* [TEXT SHOWN]:
┌──

This questionnaire consists of 29 items and assesses 13 types of ACEs across three dimensions: childhood abuse, family dysfunction, and community violence. This study employed the Chinese version revised by Professor HO and colleagues, which has demonstrated good reliability and validity in China [41,42]. The scale can be scored using either a dichotomous scoring method or a frequency scoring method, with the latter being more aligned with international standards; therefore, this study adopted the frequency scoring method. The total score ranged from 0 to 13, with higher scores indicating a greater number of ACEs experienced during childhood. In this study, the Cronbach’s alpha coefficient for this questionnaire was 0.91.

2.2.2. Outcome (Co-Occurrence of Somatization and Post-Traumatic Stress Symptoms)

The Somatization subscale from the Symptom Checklist-90 (SCL-90) was selected to measure somatic symptoms, consisting of 12 items [43]. A 5-point scoring system was used, ranging from 1 (not at all) to 5 (extremely severe), with a maximum score of 60. A score of 24 or above indicates the presence of positive somatic symptoms. In this study, the Cronbach’s alpha coefficient for this subscale was 0.94.
The PTSD Checklist from the DSM-5 (PCL-5) was used to measure PTSSs, comprising 20 items corresponding to four symptom clusters as defined in the DSM-5: intrusion symptoms (Criterion B), avoidance symptoms (Criterion C), negative alterations in cognition and mood (Criterion D), and arousal and reactivity symptoms (Criterion E) [44]. A 5-point scoring system was employed, ranging from 0 (not at all) to (extremely), with a maximum score of 80. A score of 33 or above indicates the presence of positive PTSSs. In this study, the Cronbach’s alpha coefficient for this questionnaire was 0.96.
The co-occurrence outcome variable was derived by combining scores from the Somatization subscale and the PCL-5. Participants were categorized into four mutually exclusive groups based on validated clinical cutoffs [43,44]. (1) No symptoms: Somatization subscale ≤ 24 and PCL-5 < 33; (2) somatization-only: Somatization subscale > 24 and PCL-5 < 33; (3) post-traumatic stress symptoms-only (PTSSs-only): Somatization subscale ≤ 24 and PCL-5 ≥ 33; and (4) co-occurring symptoms: Somatization subscale > 24 and PCL-5 ≥ 33.

2.2.3. Protective Factors (Internal Psychological Resilience and External Social Support)

└──

* [TASK TO COMPLETE]:
Does each statement agree with the text on study measures? Answer yes or no, and quote the words from the text that decide it.
1. The ACE questionnaire has 29 items.
2. The study scored the ACE questionnaire with the dichotomous method.
3. The PCL-5 has 20 items.
The entries that come after the text on study measures are separate material with no tie to it.

* [PROVIDED DATA]:

┌──

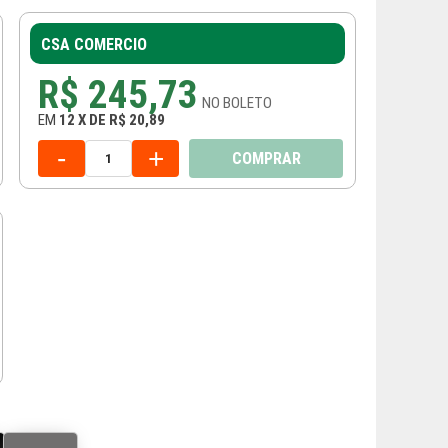
CSA COMERCIO
R$ 245,73
NO
BOLETO
EM
12
X
DE
R$ 20,89
-
+
COMPRAR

└──

* [ANSWER TO THIS PROBLEM]:
1. Yes: "This questionnaire consists of 29 items"
2. No: "this study adopted the frequency scoring method"
3. Yes: "comprising 20 items"